What it means for you as an individual

The Cabinet Secretary National Treasury, Mr. Ukur Yatani, proposed aNational Budget of KES 3.03 trillion for the 2021/2022 on June 10, 2021. The budget sought to support economic recovery following the negative impact of COVID-19 and the resultant containment measures. The National Treasury estimates that Kenya’s economic growth slowed to a record low of 0.6% in 2020 compared to 5.4% in 2019. It is also expected that growth is likely to rebound to approx. 6.6% in 2021, supported by the ongoing COVID-19 vaccinations, which will play a critical role in the resumption of economic activities. 

 

The COVID-19 pandemic has deepened the need for healthcare. As a result, the government allocated KES47.7Bn to accelerate access to quality and affordable healthcare through the Universal Health Coverage (UHC) to all counties. Other than this, the budget also focused on a few other sectors of the economy as high priority areas for the financial year 2021/2022. 

 

We delve into this year’s budget and highlight what it really means for you as an individual: 

 

  1. Increase in domestic borrowing

The government plans to increase its domestic borrowing (through the Central Bank’s sale of treasury bills and treasury bonds) to KES 658.5 billion  compared to KES 493.4 billion in 2020/2021, representing a 33% year-on-year (y-o-y) increase. Domestic Borrowing refers to a practice where a government finances its budget by borrowing money from investors within the country. 

The potential impact: The higher domestic borrowing target may lead to a rise in interest rates, which would be negative for bonds (it is worth noting that interest rates and bond valuations have an inverse relationship, meaning that an increase in interest rates lowers the value of a bond). The positive news is that the high liquidity levels in the market currently may reduce the probability of a spike in rates on treasury bonds. Currently, treasury bills and treasury bonds have recorded oversubscriptions. Consequently, the Central Bank has sufficient room to reject aggressive rates by investors. However,  on the other hand, in the short-term,  investors may receive lower interest income if interest rates on treasury bills decline amid the high liquidity levels. In the long-term, investors are likely to enjoy competitive returns from treasury bills and bonds especially if interest rates exceed the rates of inflation, thereby resulting in positive real returns. 

 

  1. Payment of  Value Added Tax (VAT)  refunds and clearance of pending bills

The Cabinet Secretary allocated KES 10 billion for the payment of VAT refunds and KES 13.1 billion for the clearance of pending bills.

The potential impact: If implemented, these initiatives would provide some reprieve to individuals or SMEs with unpaid loans arising from delayed payments for services rendered to the government.  

 

iii.
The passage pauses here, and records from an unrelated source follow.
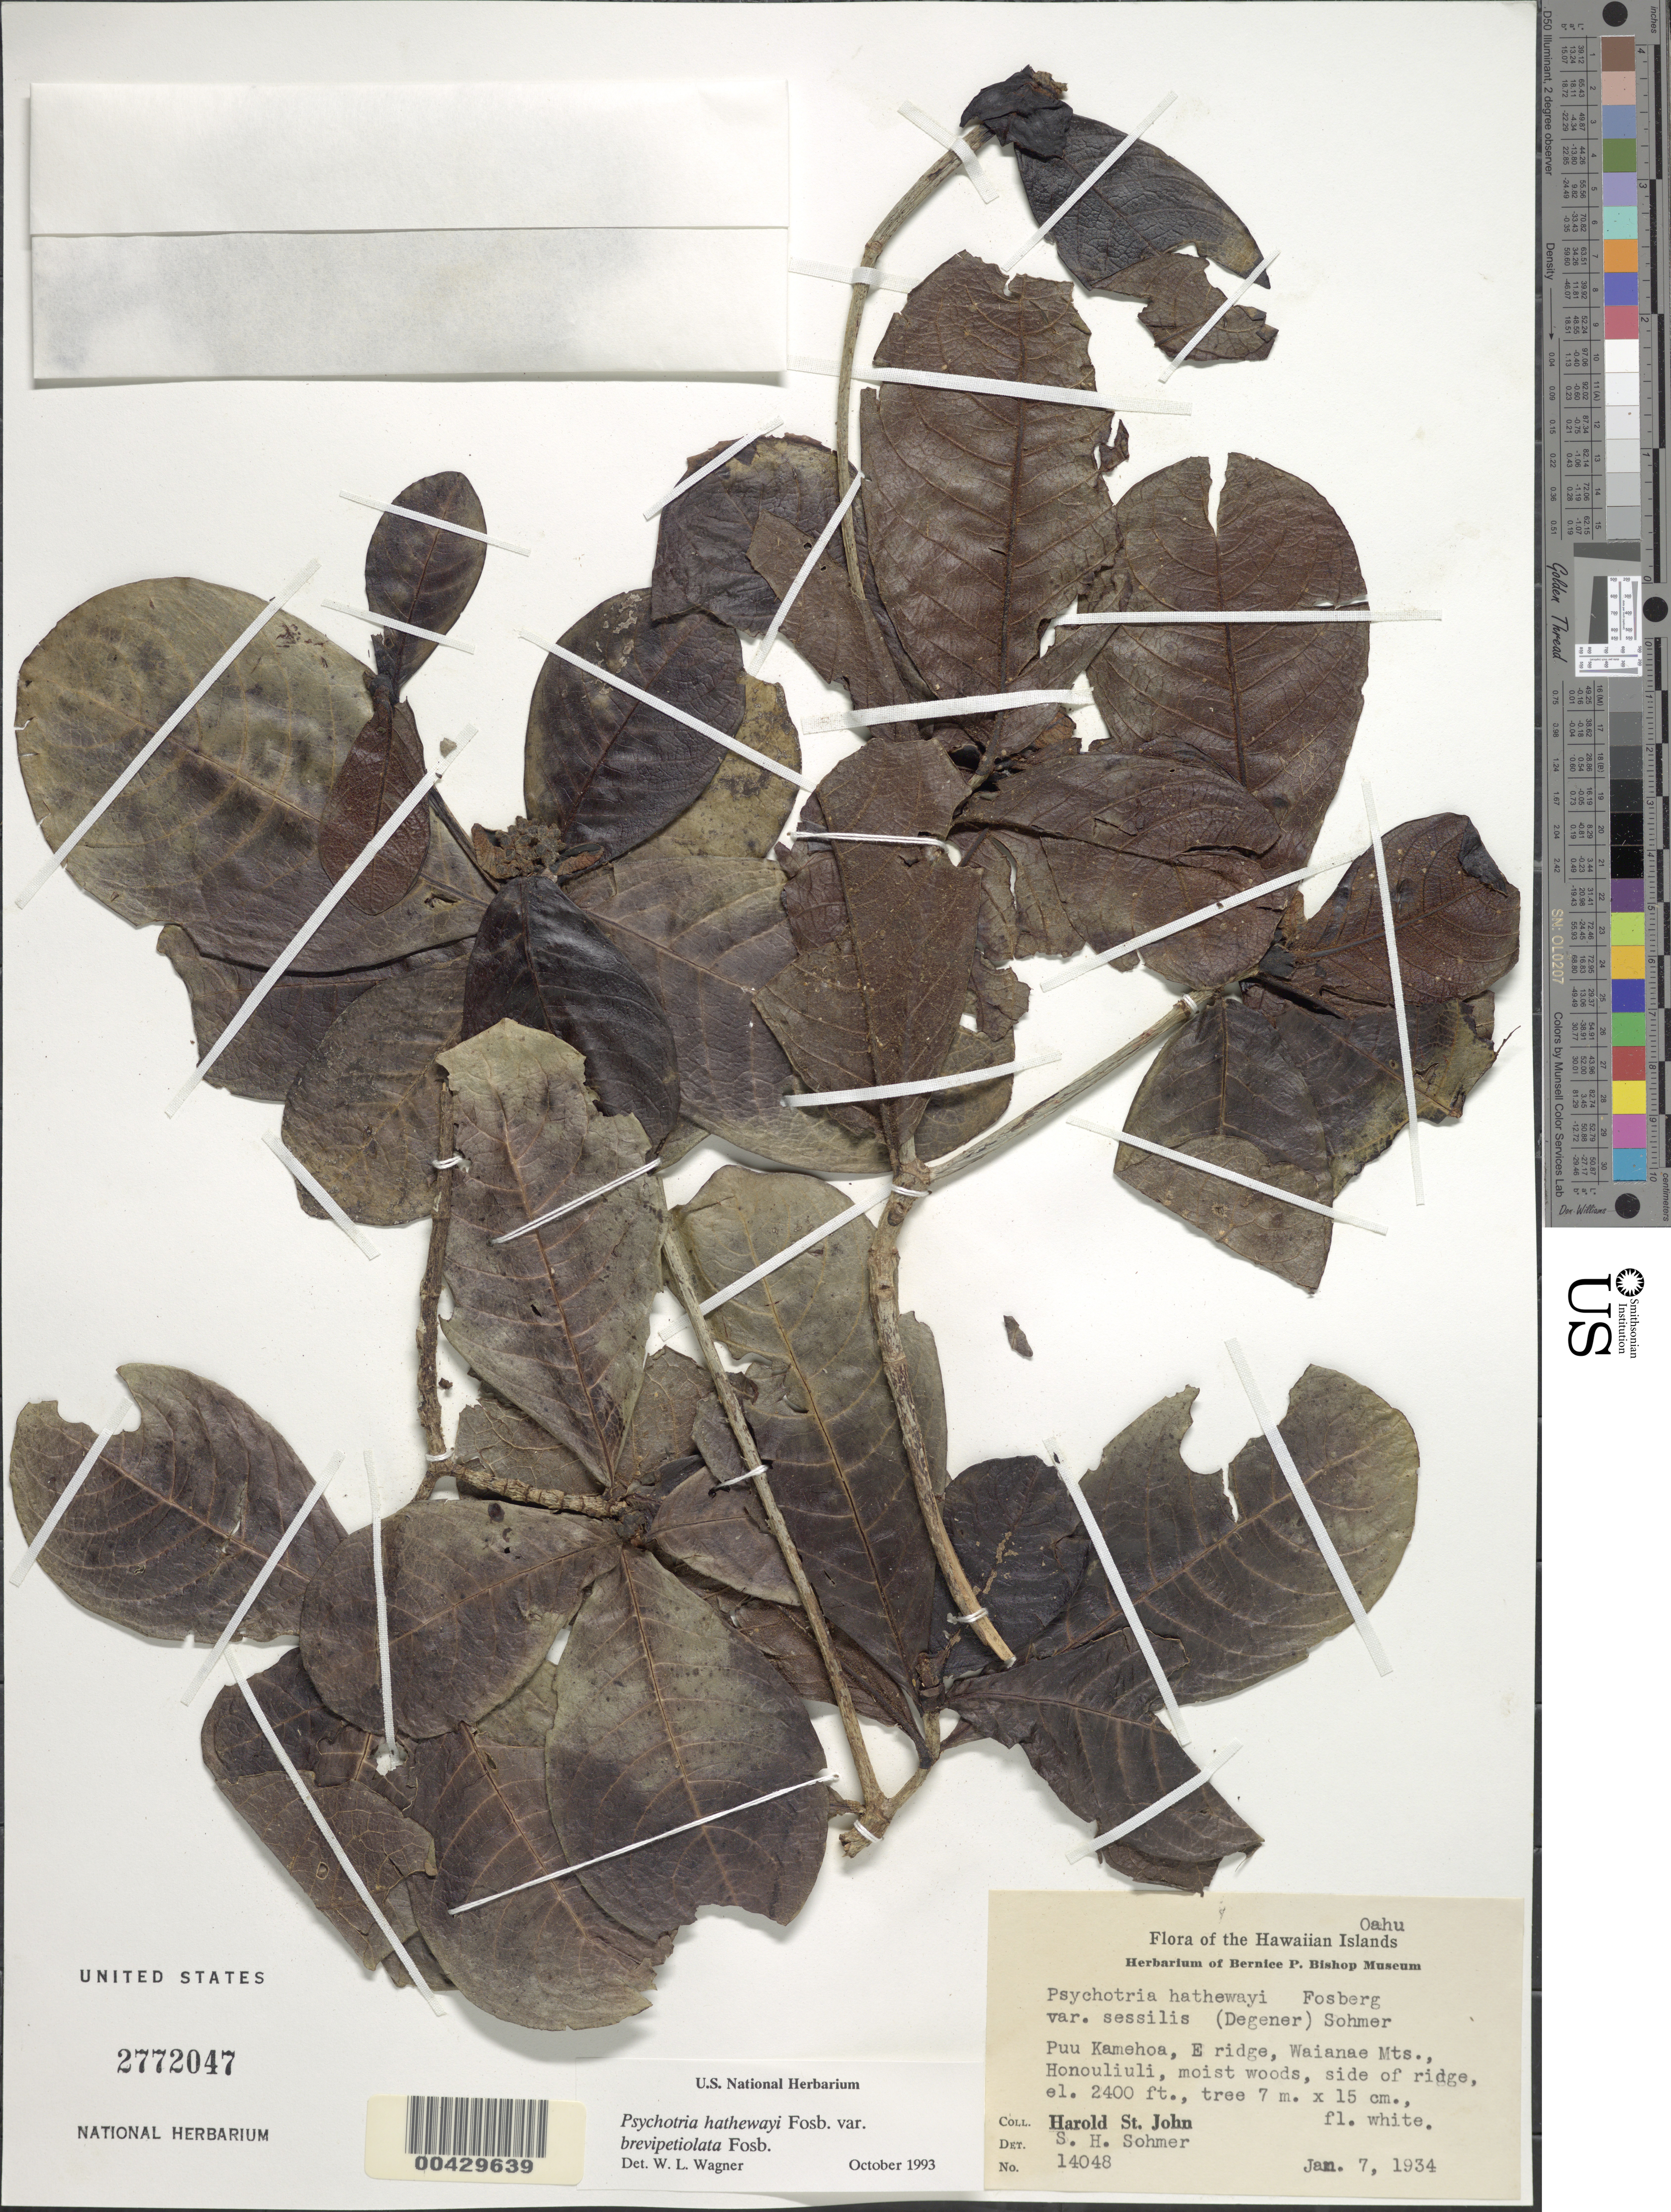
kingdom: Plantae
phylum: Tracheophyta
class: Magnoliopsida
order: Gentianales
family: Rubiaceae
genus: Psychotria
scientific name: Psychotria hathewayi var. brevipetiolata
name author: Fosberg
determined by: Wagner, W. L., (BOT), Smithsonian Institution - National Museum of Natural History (UNITED STATES)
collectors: H. St. John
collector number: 14048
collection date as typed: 7 Jan 1934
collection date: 1934-01-07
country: United States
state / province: Hawaii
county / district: Honolulu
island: Oahu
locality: Puu Kamehoa, east ridge, Waianae Mts., Honouliuli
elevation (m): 732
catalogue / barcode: US 2772047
Digital Service Tax developments

The introduction of Digital Service Tax in the Finance Act, 2020, led to the imposition of a 1.5% tax on income earned online. In this year’s budget, the Cabinet Secretary proposed to expand the scope of digital service tax in order to include income derived through the internet and electronic network. Previously, the tax provisions did not cover all traders who use digital service platforms to transact their business 

The potential impact: In the event that businesses pass on the cost of taxation, customers will incur higher costs when buying goods and services online. Also, if you run a business and you advertise your product or service online, this will mean increased cost of doing business. 

 

  1. The “Big Four” Budget Allocations

The government set aside KES 142.1 billion cumulatively for the “Big Four” drivers and enablers:Food Security- KES 60.0 billion;UHC-KES 47.7 billion ;Manufacturing -KES 20.5 billion and Affordable Housing-KES 13.9 billion.

The potential impact: Overall, the roll out of projects under these pillars should support long-term economic growth. If implemented, these initiatives would allow individuals to reap the benefits of better healthcare and food availability as well as job opportunities and access to affordable housing.

 

  1. Kenya Mortgage Refinance Company (KMRC) capital injection

The KES 3.5 billion allocation for KMRC proposed in the budget would enhance the company’s balance sheet for lending to mortgage lenders. As at December 2020, KMRC had refinanced 1,400 affordable housing loans worth KES 2.75 billion cumulatively.

The potential impact: KMRC is critical to the success of the affordable housing agenda because the company disburses money at affordable rates to mortgage lenders who in turn provide affordable mortgages to individuals. The increasing scale of KMRC is likely to provide more individuals with affordable mortgages.